Reproduce the data below, substituting "好友" for each occurrence of "挚友" and keeping every other character unchanged.

__Records from a data source__
┌────────
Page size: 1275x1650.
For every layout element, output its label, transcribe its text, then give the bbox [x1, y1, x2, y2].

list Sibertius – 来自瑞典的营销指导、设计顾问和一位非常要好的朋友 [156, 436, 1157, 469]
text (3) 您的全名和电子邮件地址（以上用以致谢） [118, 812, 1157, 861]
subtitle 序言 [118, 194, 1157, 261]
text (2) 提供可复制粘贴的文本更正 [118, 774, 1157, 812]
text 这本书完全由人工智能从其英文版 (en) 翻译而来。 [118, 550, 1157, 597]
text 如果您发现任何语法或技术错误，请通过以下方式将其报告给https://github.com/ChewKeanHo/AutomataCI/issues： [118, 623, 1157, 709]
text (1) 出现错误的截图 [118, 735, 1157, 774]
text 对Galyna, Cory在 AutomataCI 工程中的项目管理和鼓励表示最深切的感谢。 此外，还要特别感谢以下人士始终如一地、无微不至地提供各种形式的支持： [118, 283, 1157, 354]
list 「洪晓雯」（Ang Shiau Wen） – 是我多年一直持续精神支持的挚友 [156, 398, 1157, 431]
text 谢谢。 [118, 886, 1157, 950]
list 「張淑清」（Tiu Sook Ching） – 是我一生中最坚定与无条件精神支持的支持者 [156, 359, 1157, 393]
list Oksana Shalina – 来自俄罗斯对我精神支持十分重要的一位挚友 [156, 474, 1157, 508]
└────────
__Solution for this task__
Page size: 1275x1650.
For every layout element, output its label, transcribe its text, then give the bbox [x1, y1, x2, y2].

list Sibertius – 来自瑞典的营销指导、设计顾问和一位非常要好的朋友 [156, 436, 1157, 469]
text (3) 您的全名和电子邮件地址（以上用以致谢） [118, 812, 1157, 861]
subtitle 序言 [118, 194, 1157, 261]
text (2) 提供可复制粘贴的文本更正 [118, 774, 1157, 812]
text 这本书完全由人工智能从其英文版 (en) 翻译而来。 [118, 550, 1157, 597]
text 如果您发现任何语法或技术错误，请通过以下方式将其报告给https://github.com/ChewKeanHo/AutomataCI/issues： [118, 623, 1157, 709]
text (1) 出现错误的截图 [118, 735, 1157, 774]
text 对Galyna, Cory在 AutomataCI 工程中的项目管理和鼓励表示最深切的感谢。 此外，还要特别感谢以下人士始终如一地、无微不至地提供各种形式的支持： [118, 283, 1157, 354]
list 「洪晓雯」（Ang Shiau Wen） – 是我多年一直持续精神支持的好友 [156, 398, 1157, 431]
text 谢谢。 [118, 886, 1157, 950]
list 「張淑清」（Tiu Sook Ching） – 是我一生中最坚定与无条件精神支持的支持者 [156, 359, 1157, 393]
list Oksana Shalina – 来自俄罗斯对我精神支持十分重要的一位好友 [156, 474, 1157, 508]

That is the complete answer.